Good point. That's an argument for actually dropping the local page cache
entirely on such a filesystem, since such a filesystem really isn't
fundamentally coherent.
However, that would be some really _nasty_ semantics, because it would
mean that something like NFS would behave very fundamentally differently
than a local filesystem, even if the user only actually uses it on the
local machine and there are no other writers ("..but there _could_ be
other writers that we don't know about").
So I'd have to veto that just on the grounds of trying to keep users sane.
> IIRC msync(MS_INVALIDATE) on Solaris was actually often used by some
> applications to resync the client page cache to the server when using
> odd locking schemes, so I believe this interpretation is a valid one.
I think you're right. Although I would also guess that 99% of the time,
you'd only do that for read-only mappings. Doing the same in the presense
of also doing writes is just asking for getting shot.

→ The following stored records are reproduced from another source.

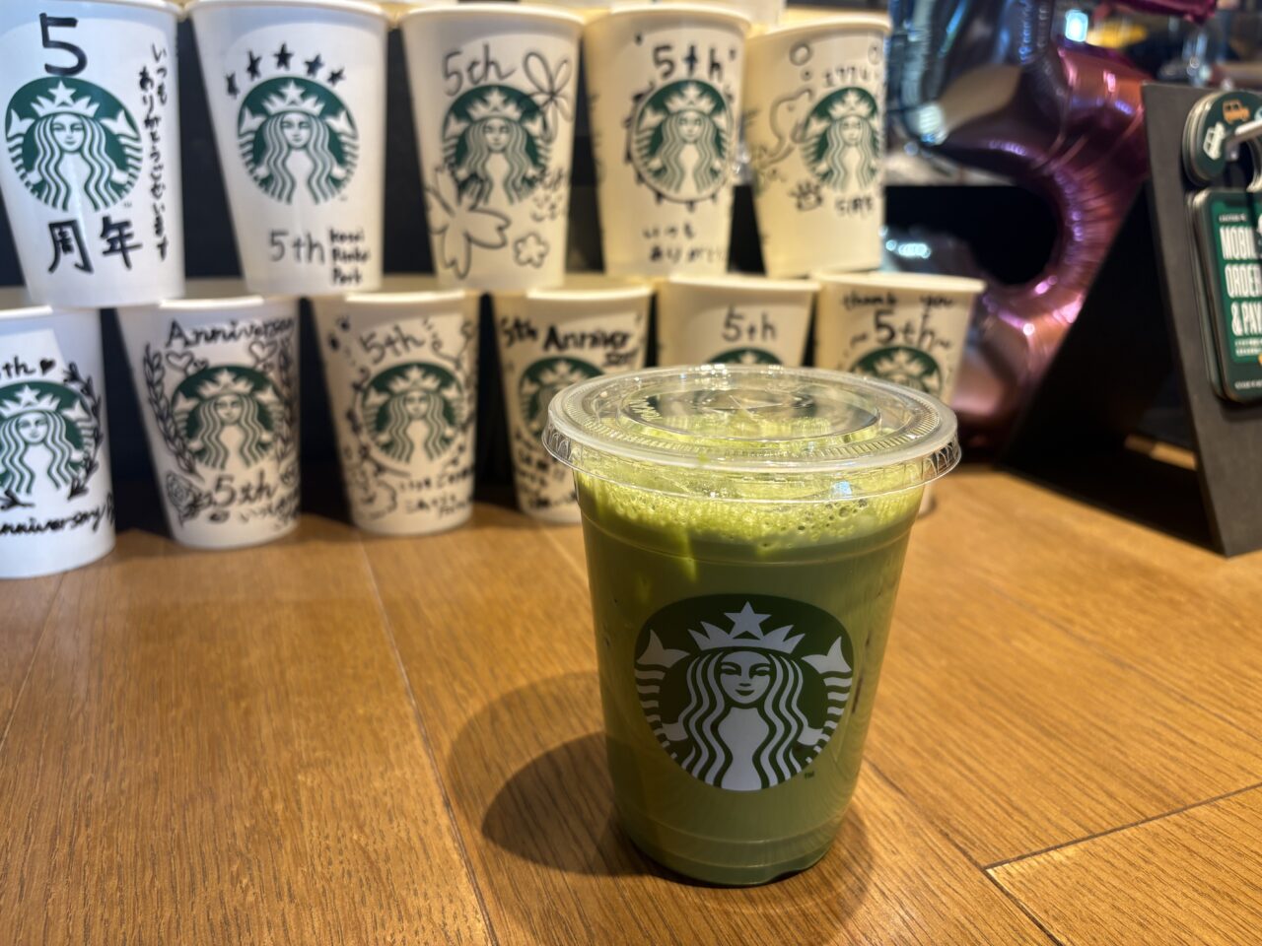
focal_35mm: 26
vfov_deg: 53.1
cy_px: 473
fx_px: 948
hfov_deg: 67.3
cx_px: 631
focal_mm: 5.96
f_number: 1.6
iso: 80
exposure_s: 1/100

Even for read-only mappings, it's actually quite hard to globally flush a
page cache page if somebody else happens to be using it for a read() or
something at exactly the same time.
Linus
Linus Torvalds wrote:
>
> On Sat, 11 Feb 2006, Nick Piggin wrote:
>
>>Well in that case in your argument your FADV_WRITE_START is of
>>the "waits for writeout then starts writeout if dirty" type.
>>
>>In which case you've just made 3 consecutive write+wait cycles
>>to the same page, so it is hardly an optimal IO pattern.
>
>
> The point is, this is the interface that an app would want to use if they
> want _perfect_ IO patterns.
>
I'll be annoying and take you up on this again.
It is possible that my FADV_WRITE_SYNC will do an extra write of a page
if it has since become dirty again, however that would seem to be rare
for such a thing to happen (ie. because the app has asked for some previous
copy of data to be on disk).
I'm not saying it would never happen, your sub-page sized example is one
probably valid case - however in that case Andrew's wait-for-write doesn't
always do the right thing either.
But I will grant that start-writeout + wait-for-write must be at least as
expressive as write-and-wait.
*however*, it still isn't perfect and it still does things worse than my
proposal. For example, if the kernel itself actually decides to start writeout
before you call fadvise(FADV_START_WRITEOUT) then it is now going to block
and wait for the io to finish.
Anyway if we agree they are both much of a muchness, then I hope we can
go for FADV_WRITE_ASYNC, FADV_WRITE_SYNC because it is consistent with the
rest of the userspace API we expose.
--
SUSE Labs, Novell Inc.
Send instant messages to your online friends http://au.messenger.yahoo.com
On Fri, 2006-02-10 at 15:15 -0800, Linus Torvalds wrote:
> > IIRC msync(MS_INVALIDATE) on Solaris was actually often used by some
> > applications to resync the client page cache to the server when using
> > odd locking schemes, so I believe this interpretation is a valid one.
>
> I think you're right. Although I would also guess that 99% of the time,
> you'd only do that for read-only mappings. Doing the same in the presense
> of also doing writes is just asking for getting shot.
>
> Even for read-only mappings, it's actually quite hard to globally flush a
> page cache page if somebody else happens to be using it for a read() or
> something at exactly the same time.
I'm thinking specifically of the case where the application is using
some fancy user space locking scheme of its own to guarantee safe read
access to a part of the file that is known to have changed on the
server.
We do have fadvise(POSIX_FADV_DONTNEED), which gets you most of the way.
However that calls invalidate_mapping_pages(), which only clears
unlocked pages. This again means that kernel activities like readahead
or VM scanning can cause pages the user would otherwise like to eject to
be preserved.
The other alternative is to use O_DIRECT file access, but that forces
the application to handle caching and readahead in user space too.